§ WORK REQUIRED
Without the pictures, reproduce the entries below exactly.

§ AVAILABLE DATA
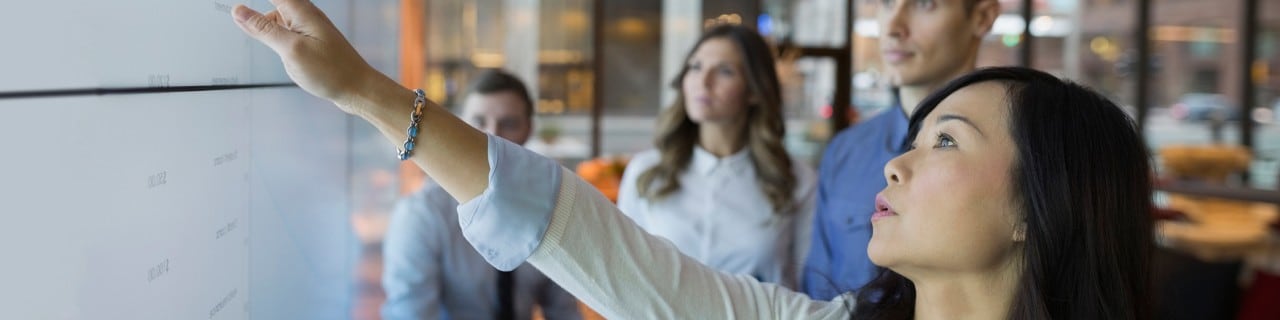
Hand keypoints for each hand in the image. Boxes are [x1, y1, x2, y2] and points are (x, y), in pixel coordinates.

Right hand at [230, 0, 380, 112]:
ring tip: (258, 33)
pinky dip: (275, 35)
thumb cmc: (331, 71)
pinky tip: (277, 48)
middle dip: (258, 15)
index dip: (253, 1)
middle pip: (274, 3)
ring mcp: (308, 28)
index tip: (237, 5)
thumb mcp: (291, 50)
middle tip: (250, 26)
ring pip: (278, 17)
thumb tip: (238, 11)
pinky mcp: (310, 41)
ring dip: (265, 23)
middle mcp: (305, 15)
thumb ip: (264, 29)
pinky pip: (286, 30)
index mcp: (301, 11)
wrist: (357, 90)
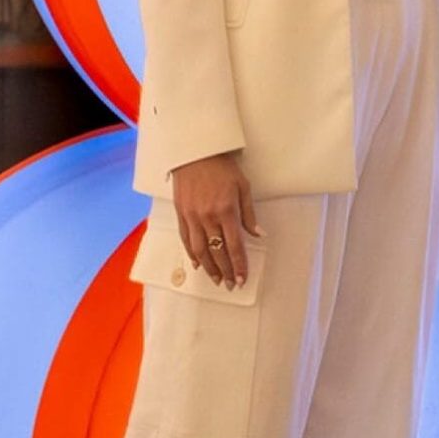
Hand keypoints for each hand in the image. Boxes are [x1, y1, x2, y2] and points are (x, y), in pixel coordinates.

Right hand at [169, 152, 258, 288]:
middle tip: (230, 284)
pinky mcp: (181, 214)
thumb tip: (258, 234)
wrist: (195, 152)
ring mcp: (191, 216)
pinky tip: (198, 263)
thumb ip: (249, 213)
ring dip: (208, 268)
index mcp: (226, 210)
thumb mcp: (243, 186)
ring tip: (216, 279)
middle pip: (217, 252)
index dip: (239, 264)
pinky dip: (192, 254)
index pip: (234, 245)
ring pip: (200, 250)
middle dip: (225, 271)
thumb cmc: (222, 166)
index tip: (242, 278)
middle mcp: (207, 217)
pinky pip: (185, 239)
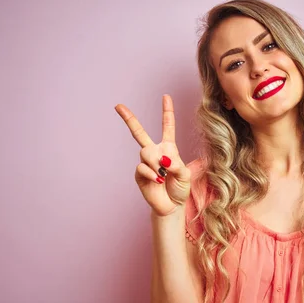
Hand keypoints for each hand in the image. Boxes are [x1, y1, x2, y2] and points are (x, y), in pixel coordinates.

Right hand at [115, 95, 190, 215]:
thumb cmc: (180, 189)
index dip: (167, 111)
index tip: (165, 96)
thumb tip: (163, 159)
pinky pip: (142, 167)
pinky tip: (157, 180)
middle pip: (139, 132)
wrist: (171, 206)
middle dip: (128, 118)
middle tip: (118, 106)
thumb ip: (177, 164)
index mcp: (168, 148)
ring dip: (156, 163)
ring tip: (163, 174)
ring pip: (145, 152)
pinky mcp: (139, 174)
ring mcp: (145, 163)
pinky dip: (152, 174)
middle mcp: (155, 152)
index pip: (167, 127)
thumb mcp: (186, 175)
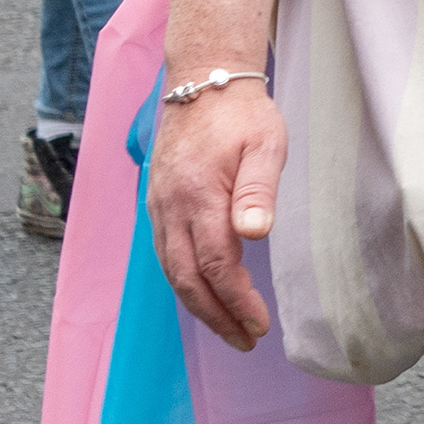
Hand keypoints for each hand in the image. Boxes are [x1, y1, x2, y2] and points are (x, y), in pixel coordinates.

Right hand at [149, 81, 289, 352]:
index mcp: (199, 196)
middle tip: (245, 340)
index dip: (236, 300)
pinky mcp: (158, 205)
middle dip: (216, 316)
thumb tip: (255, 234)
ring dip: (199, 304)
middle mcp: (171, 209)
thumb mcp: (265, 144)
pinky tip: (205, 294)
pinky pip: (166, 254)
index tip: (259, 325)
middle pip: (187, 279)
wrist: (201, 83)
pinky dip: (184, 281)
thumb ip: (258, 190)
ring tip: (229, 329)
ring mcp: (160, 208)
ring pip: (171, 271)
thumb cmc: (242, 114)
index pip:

§ SOLUTION FOR THIS EXERCISE
Hand keypoints for each hand in the image. Boxes are [x1, y1, x2, y2] and points are (x, y), in pixel coordinates.

Right hand at [230, 0, 380, 112]:
ring tip: (258, 33)
pinky dip: (275, 35)
thumb cmc: (331, 71)
pinky tip: (277, 48)
middle dip: (258, 15)
index dip: (253, 1)
middle pip: (274, 3)
ring mcp: (308, 28)
index tip: (237, 5)
thumb mcp: (291, 50)
middle tip: (250, 26)
ring pip: (278, 17)
thumb tip: (238, 11)
pinky mcp: (310, 41)
ring dip: (265, 23)
middle mcp: (305, 15)
thumb ip: (264, 29)
pinky pip: (286, 30)
index mcp: (301, 11)
wrist: (357, 90)
Hand keypoints for each hand in the image. Boxes are [x1, y1, x2, y2] and points are (x, y), in pixel coordinates.

Right hand at [169, 152, 258, 288]:
middle tip: (230, 284)
pinky mcp: (181, 214)
thumb tip: (258, 234)
wrist: (195, 152)
ring mcp: (191, 216)
pinky tip: (198, 263)
thumb ip: (249, 213)
ring dip: (208, 268)
index mcp: (226, 210)
thumb mcp: (243, 186)
ring tip: (216, 279)
middle pip: (217, 252)
index dip: (239, 264)
pinky dip: (192, 254)
index pip: (234, 245)
ring pip: (200, 250)
middle dip: (225, 271)
thumb cmc: (222, 166)
index tip: (242, 278)
middle mcp: (207, 217)
pinky pip: (185, 239)
Hand keypoints for each hand in the image. Boxes are [x1, y1, x2, y2] and points are (x, y), in pixel coordinates.

Right hand at [115, 95, 190, 215]:
thumb cmc: (180, 189)
index dip: (167, 111)
index tip: (165, 96)
thumb tip: (163, 159)
pinky pip: (142, 167)
pinky tip: (157, 180)
middle pip: (139, 132)
wrist: (171, 206)
middle dip: (128, 118)
middle tip: (118, 106)
thumb ip: (177, 164)
index mcp: (168, 148)
ring dip: (156, 163)
ring tip: (163, 174)
ring pip: (145, 152)
pinky mcp: (139, 174)
ring mcp: (145, 163)
pinky dip: (152, 174)
middle mcp: (155, 152)
index pip: (167, 127)
thumb mcp: (186, 175)
Hand keypoints for each hand in the image. Boxes are [x1, y1, x2, y2] and points are (x, y), in pixel coordinates.

Right hand at [149, 81, 289, 352]:
index mcp: (199, 196)
middle tip: (245, 340)
index dip: (236, 300)
pinky mcp: (158, 205)
middle dip: (216, 316)
thumb tip: (255, 234)
ring dip: (199, 304)
middle mcp: (171, 209)
thumb mcp: (265, 144)
pinky tip: (205, 294)
pinky pip: (166, 254)
index tip: (259, 325)
middle pip: (187, 279)
wrist: (201, 83)
pinky dip: (184, 281)
thumb ip: (258, 190)
ring tip: (229, 329)
ring mcp: (160, 208)
ring pip: (171, 271)
thumb cmc: (242, 114)
index pip:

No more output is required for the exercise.